This made me realize that this very high performance gap was caused by a major difference in what it did compared to restic. It attempted to maintain repository consistency with every operation, using complex sequences of operations to maintain correct reference counts, ensuring that objects were deleted as soon as they were no longer referenced or when a push was aborted, etc… while restic didn’t take care of that with every operation but used a prune command to do the cleanup.

I really thought it would be neat to keep the repository consistency the way plakar did, but it became obvious that the cost was too prohibitive and no amount of optimizations I could think of would counterweight the cost of this. All operations were made more complex and the cost of consistency was paid with every call, when restic benefited from simpler operations and the cost of consistency was paid only when actually requested.

I backtracked on my ideas and reimplemented plakar’s push using a much simpler strategy, removing all attempts at playing hard-links and reference counts games to track and cleanup, but implementing a cleanup operation like restic did.

This immediately brought a huge improvement as plakar remained in the range of 25% for the first push (with some gain though), but immediately fell to the same performances as restic for subsequent pushes. This looks promising because while it has roughly the same timings, unlike restic, plakar uses compression by default and didn’t go through actual optimization yet. This means that performances will likely put it below restic in terms of push times, while repository consumption is already much better when snapshots are compressible. I played a lot with pushing my ~2GB work directory and for the same push time, it would weight ~2GB on restic and only 350MB on plakar.

→ **Assigned task 1**: According to the plakar and restic passage, why did the author drop the reference-counting approach and rework plakar's push?
→ **Assigned task 2**:
Decide whether each statement agrees with the plakar and restic passage. Answer yes or no for each, and quote the words of the passage that settle it.
(a) Restic compresses data by default.
(b) After the rework, plakar matched restic's speed on pushes after the first one.
(c) A roughly 2GB work directory took up about 350MB in plakar's repository.
→ **Assigned task 3**: Carry the plakar and restic passage forward from its final sentence.

→ **Available data**:
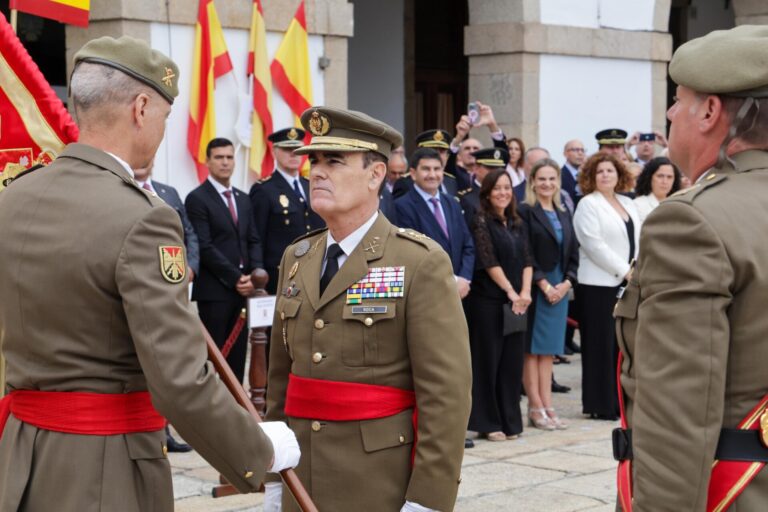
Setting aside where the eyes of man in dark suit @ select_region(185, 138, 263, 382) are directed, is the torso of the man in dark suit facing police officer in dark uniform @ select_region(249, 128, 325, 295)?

→ **Exercise result 1**: Keeping the repository consistent on every operation made all operations more complex, and that cost was paid on every call. No optimization the author could think of would offset it. Restic used simpler operations and paid for consistency only when a cleanup was actually requested, so the author switched plakar to the same approach.

→ **Exercise result 2**:
(a) No: "unlike restic, plakar uses compression by default"
(b) Yes: "immediately fell to the same performances as restic for subsequent pushes"
(c) Yes: "it would weight ~2GB on restic and only 350MB on plakar."

→ **Exercise result 3**:
While I was there, I had a look at the repository structure by poking at the created directories and realized that despite a few differences both were very, very, very close. This gave me confidence that I was not completely off with how I tackled this project :-)

The profiler also helped me realize that there was a bug in the implementation of the local cache. It is implemented using SQLite and I didn’t create the proper indexes, which caused cache accesses to be very costly and negated the benefits of using one as soon as there were a lot of data in it. After fixing, things were much better but I came to the conclusion that SQLite was not the proper tool for my problem, what I really need is a very simple key-value database. I temporarily replaced SQLite with LevelDB for the sake experimenting, but am not too happy as it imposes a lock that makes the cache unusable for reads when a push is in progress. For the time being I made it so the cache is skipped while a push is in progress, I’ll be looking at a different solution that allows reads of older versions of the data when a write is in progress.

Parallelized pull
#

The plakar pull operation was not parallelized so while a push could benefit from multiple cores, pull would restore snapshot content sequentially and one file at at time.

I rewrote it so that it would both take advantage of the snapshot Reader interface I wrote about last month, simplifying code, but also so that it could parallelize restoring and speed things up.

There are other things that can be done to speed up things, like not restoring files which are already there in their last version in the target directory, or looking at stat structure to figure out if some files are hard links to others. Work still needs to be done but it’s already a better version so… meh, no rush.

Added a progress bar
#

That’s a minor change but one that I really wanted to do and which someone asked me for, prompting me to start working on it.

I implemented the -progress option for plakar push, plakar pull and plakar check, but I’m not too happy with the way I achieved it. I’ll revisit later but thought I’d leave it as is for now as it’s still more helpful than not having it.

Reworked clone and sync
#

OK, this is by far the most interesting feature in my opinion.

The goal of plakar clone is to create an exact copy of an existing repository, sharing its repository ID and configuration, including encryption key.

The goal of plakar sync is to synchronize two repositories by transfering the chunks and objects that are missing in the target repository, effectively making an exact copy of a snapshot available in a different repository.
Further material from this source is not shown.